A défaut d’accord entre les intéressés, l’exercice de ce droit est réglé, à titre provisoire, par le président du tribunal.

L’indivisaire qui use ou jouit privativement de la chose indivise est, sauf convention contraire, redevable d’une indemnité.

En vertu de l’article 815-10 du code civil, aucune recherche relative aux fruits et revenus ne sera recevable plus de cinq ans après la date à laquelle ils ont été perçus ou auraient dû l’être.

La notion de bonne ou de mauvaise foi est sans effet sur la prescription qui peut être soulevée en tout état de cause s’agissant d’une fin de non recevoir ; il est relevé que Mme [Z] [B] avait la faculté à tout moment d’interrompre la prescription.

Il est constant que depuis la séparation intervenue en 1998 du couple que formaient Mme [Z] [B] et M. [E] [M], ce dernier occupe seul le bien indivis. Cette jouissance privative du bien immobilier par M. [E] [M] justifie la mise à la charge de ce dernier d’une indemnité d’occupation.

La première demande en justice formée par Mme [Z] [B] au titre du paiement d’une indemnité d’occupation remontant à l’acte introductif d’instance délivré le 25 janvier 2017, son action est prescrite pour la période antérieure au 25 janvier 2012.

L’avis produit par Mme [Z] [B] estimant la valeur locative du bien indivis à hauteur de 1 000 € par mois n’étant contrarié par aucun élément alors même que M. [E] [M] qui occupe le bien indivis, avait toute latitude pour obtenir de la part de professionnels d’autres estimations, cette valeur locative est retenue.

L’occupation d’un bien indivis étant essentiellement précaire puisqu’en application de l’article 815 du code civil, le partage peut toujours être provoqué, il y a lieu de fixer le montant de l’indemnité due par M. [E] [M] à la somme de 800 € par mois, s’agissant d’une dette de ce dernier à l’égard des deux membres dont lui-même de l’indivision et à proportion de leurs droits respectifs.

Sur les autres chefs de créance

Affirmant avoir acquitté seul le montant de la taxe foncière et de l’assurance et avoir financé des travaux d’entretien et d’amélioration du bien indivis, M. [E] [M] demande qu’il en soit tenu compte au moment de la liquidation du bien indivis.

Mme [Z] [B] explique le paiement par M. [E] [M] de la taxe foncière et de l’assurance habitation par le seul fait qu’il occupait seul le bien indivis depuis sa séparation, ne lui ayant jamais demandé une quelconque participation, espérant ainsi retarder le partage.

Au motif que les travaux effectués par M. [E] [M] dans le bien indivis relèveraient uniquement de son entretien, elle conteste sur le fondement de l’article 815-13 du code civil être redevable d’une quelconque indemnité à ce titre.

***

L’article 815-13 du code civil dispose que «  lorsqu’un coindivisaire a amélioré à ses frais l’état d’un bien indivis, il doit lui en être tenu compte selon l’équité, eu égard à ce dont la valeur du bien se trouve augmentée au temps du partage ou de l’aliénation.
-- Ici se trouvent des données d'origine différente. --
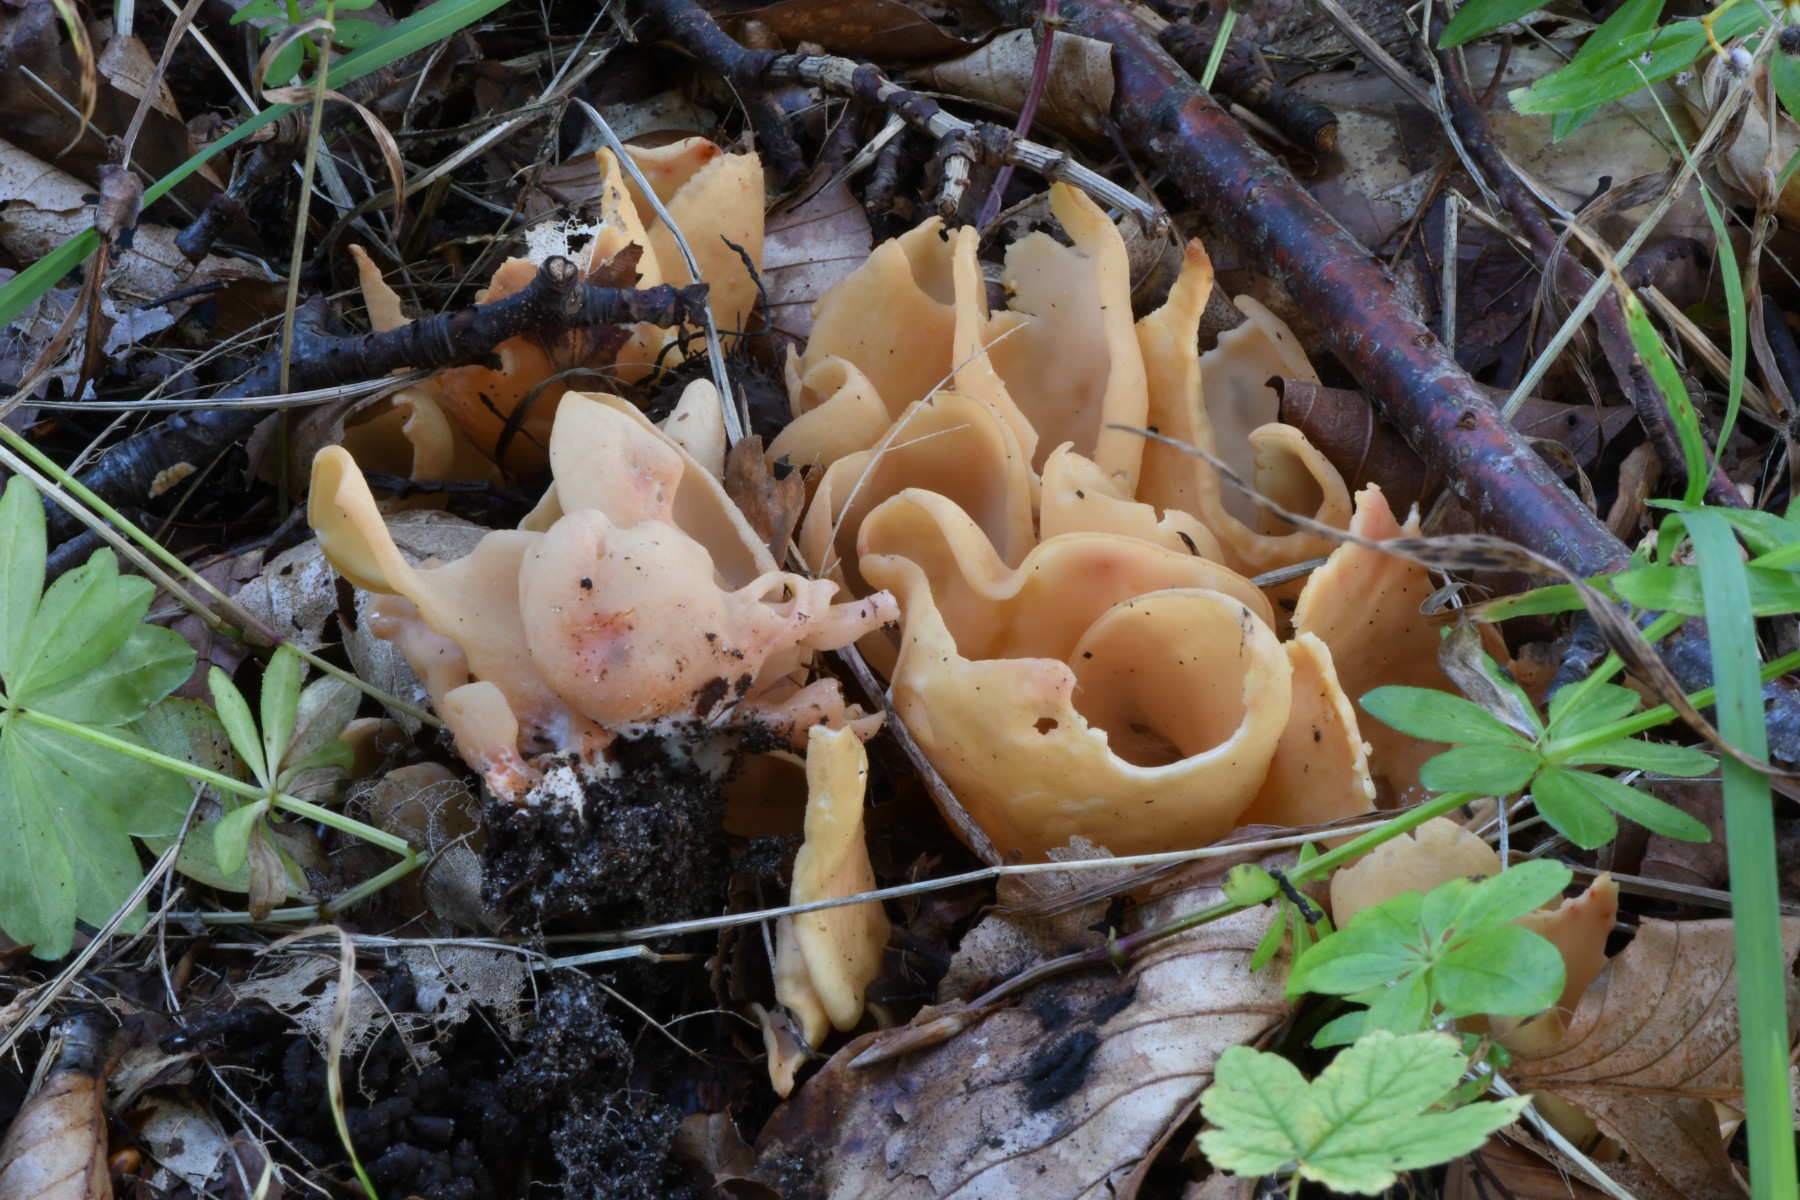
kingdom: Fungi
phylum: Ascomycota
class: Pezizomycetes
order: Pezizales
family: Otideaceae
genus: Otidea
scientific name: Otidea onotica
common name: æsel-ørebæger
Il doit lui être pareillement tenu compte des dépenses nécessaires qu’il a faites de ses deniers personnels pour la conservation desdits biens, encore qu’elles ne les aient point améliorés. »
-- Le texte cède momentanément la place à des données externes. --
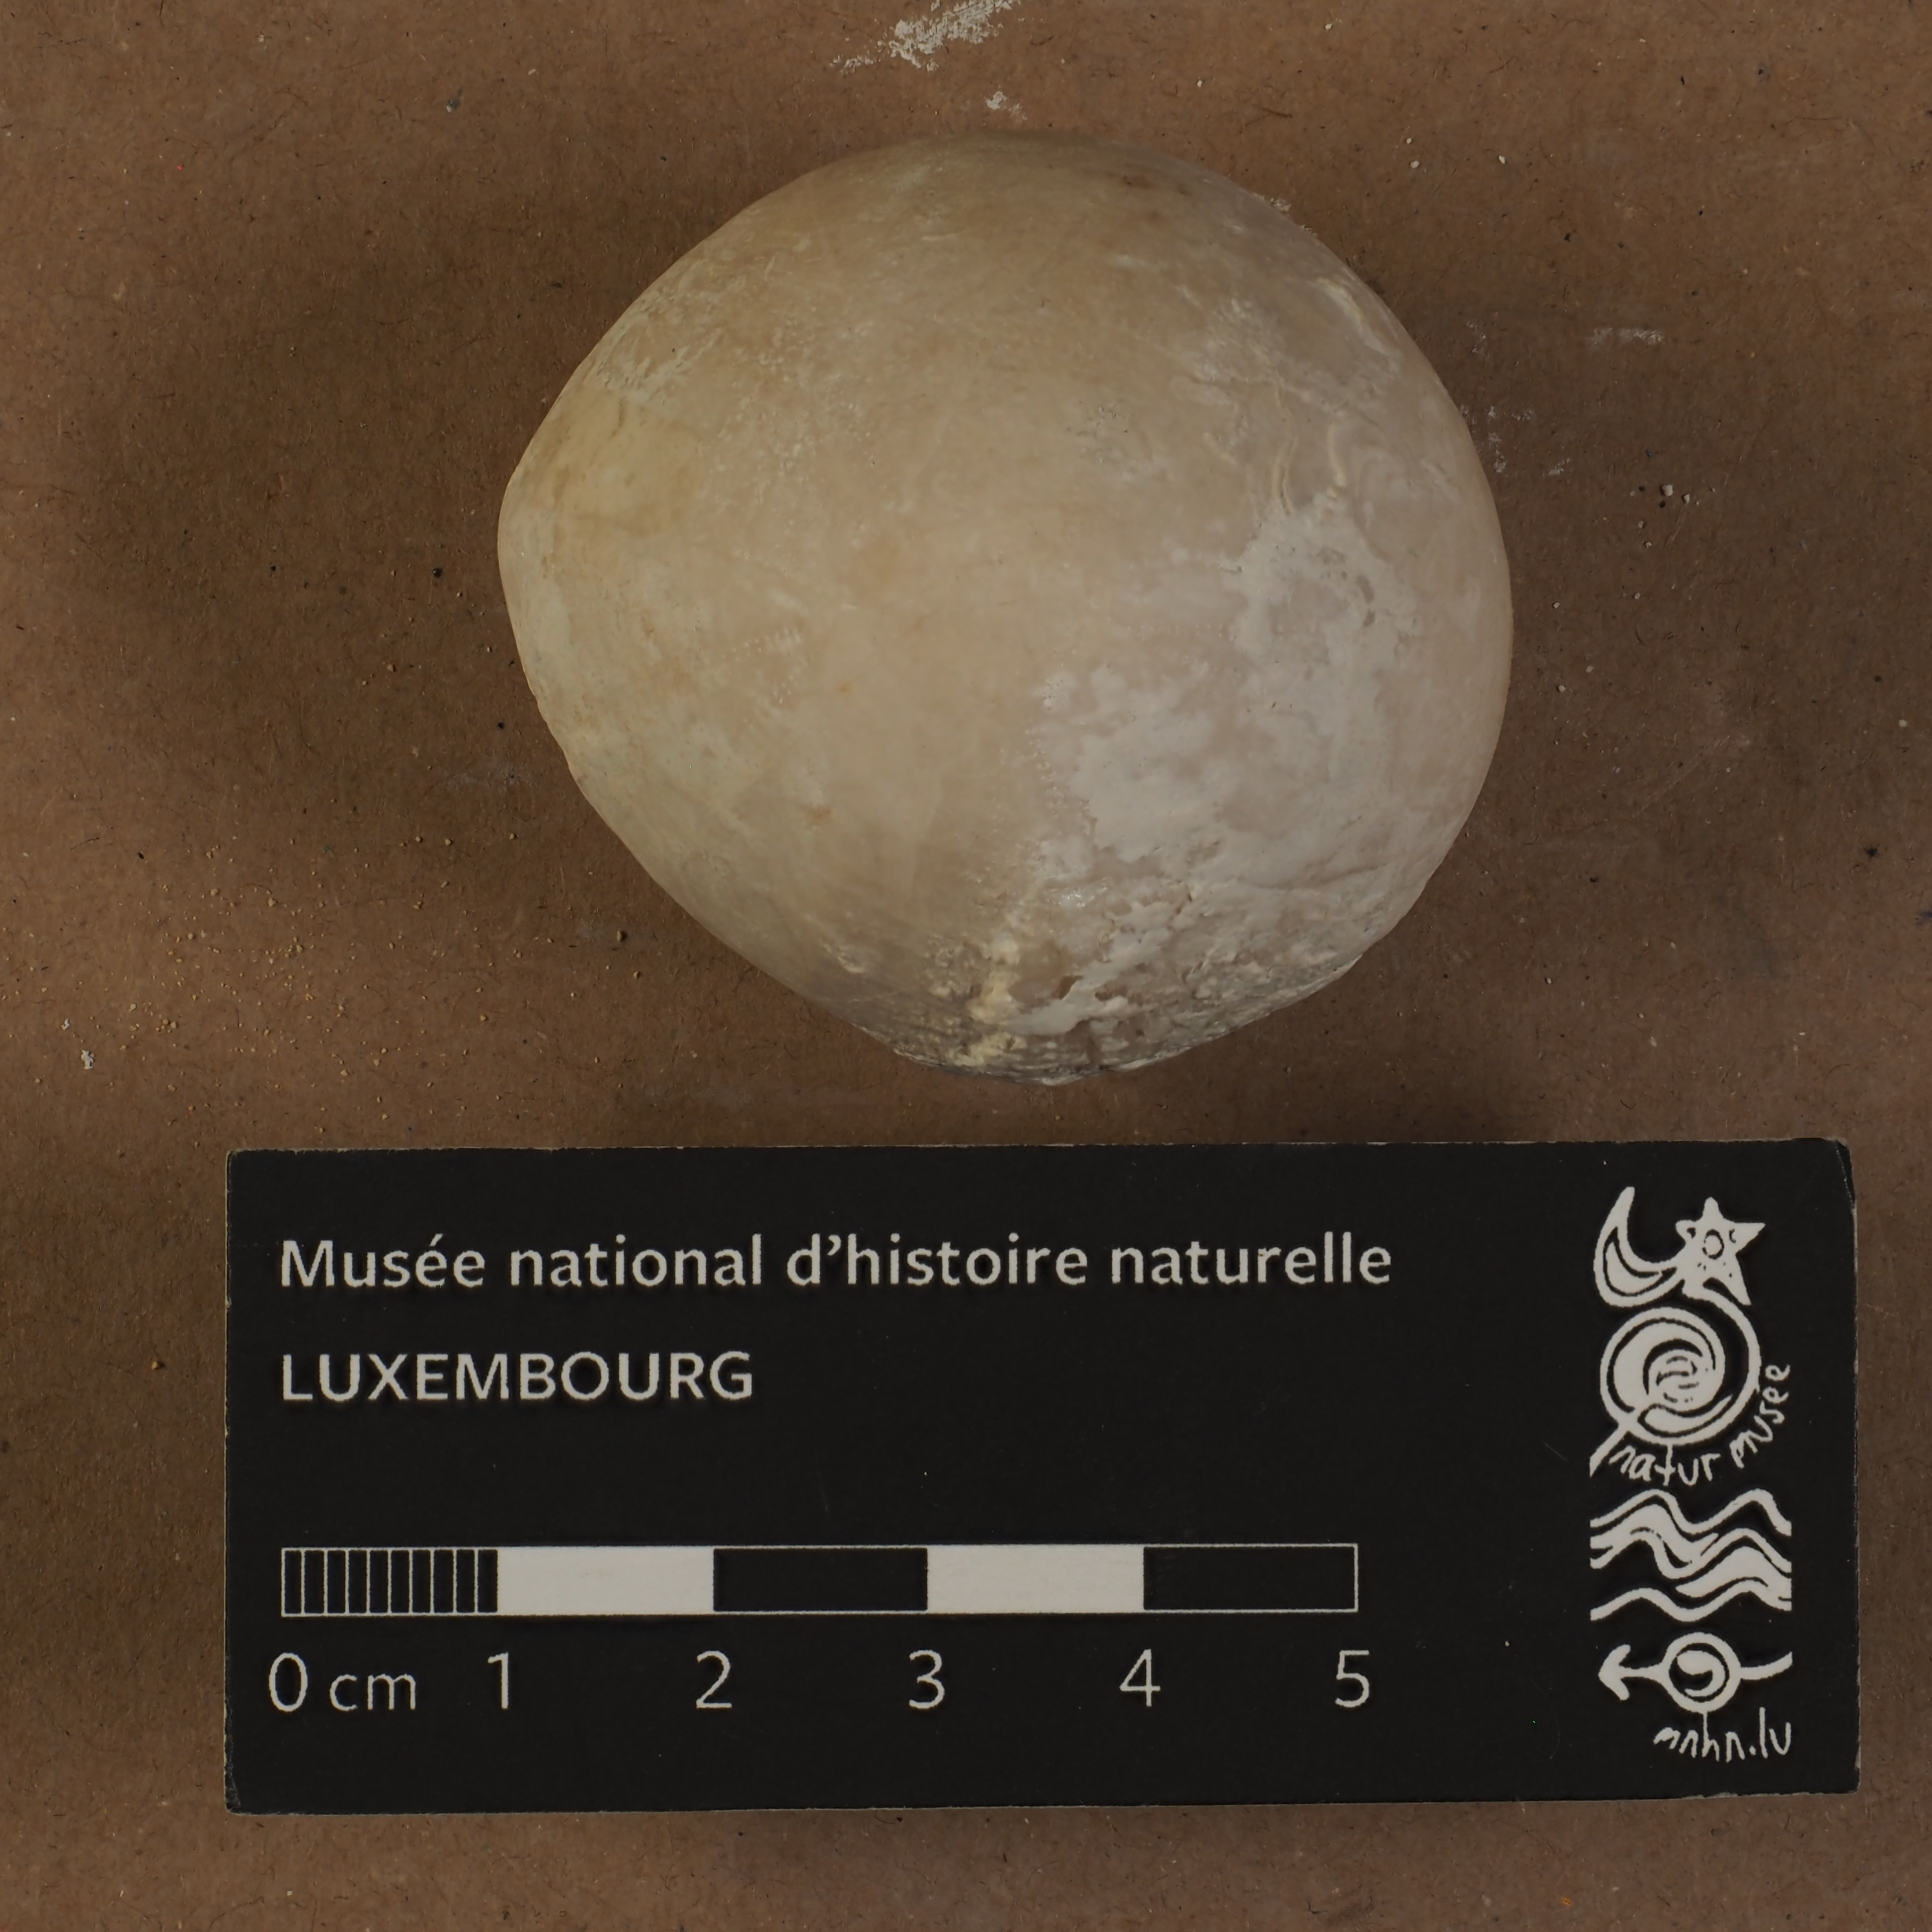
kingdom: Animalia
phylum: Echinodermata
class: Echinoidea
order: Holasteroida
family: Echinocorythidae
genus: Echinocorys
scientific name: Echinocorys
Il est de principe que le paiement par l’un des coïndivisaire de l’impôt foncier constitue une dépense nécessaire à la conservation du bien indivis ; il en est de même s’agissant du paiement des primes d’assurance du bien indivis.

M. [E] [M] ne formant aucune demande de fixation de sa créance à ce titre, les parties sont renvoyées devant le notaire liquidateur chargé d’établir les comptes de l’indivision auquel M. [E] [M] devra remettre les pièces justificatives afin d’établir sa créance à ce titre.
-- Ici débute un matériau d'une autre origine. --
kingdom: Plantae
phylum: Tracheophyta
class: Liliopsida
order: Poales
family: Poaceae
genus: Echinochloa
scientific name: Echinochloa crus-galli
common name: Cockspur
Les travaux effectués sur le bien indivis pour lesquels M. [E] [M] verse aux débats des justificatifs sans former de demandes particulières à ce titre sont susceptibles d’être pris en compte seulement s’ils étaient nécessaires à sa conservation ou ont apporté une amélioration, étant de principe que les dépenses liées à l’occupation qui constituent des charges dites locatives ne donnent pas droit à indemnisation.

Les parties étant renvoyées devant le notaire pour l’établissement de leurs créances et dettes respectives, il est prématuré d’ordonner la licitation d’un bien indivis que M. [E] [M] occupe depuis 20 ans environ après sa séparation d’avec Mme [Z] [B] et alors même qu’il a financé par des fonds de sa provenance l’essentiel du prix d’acquisition.

Mme [Z] [B] voit sa demande de licitation rejetée à ce stade.

Sur les demandes accessoires

Les dépens d’appel et de première instance seront employés en frais de partage et supportés par chacun des coïndivisaires en proportion de ses droits dans l’indivision.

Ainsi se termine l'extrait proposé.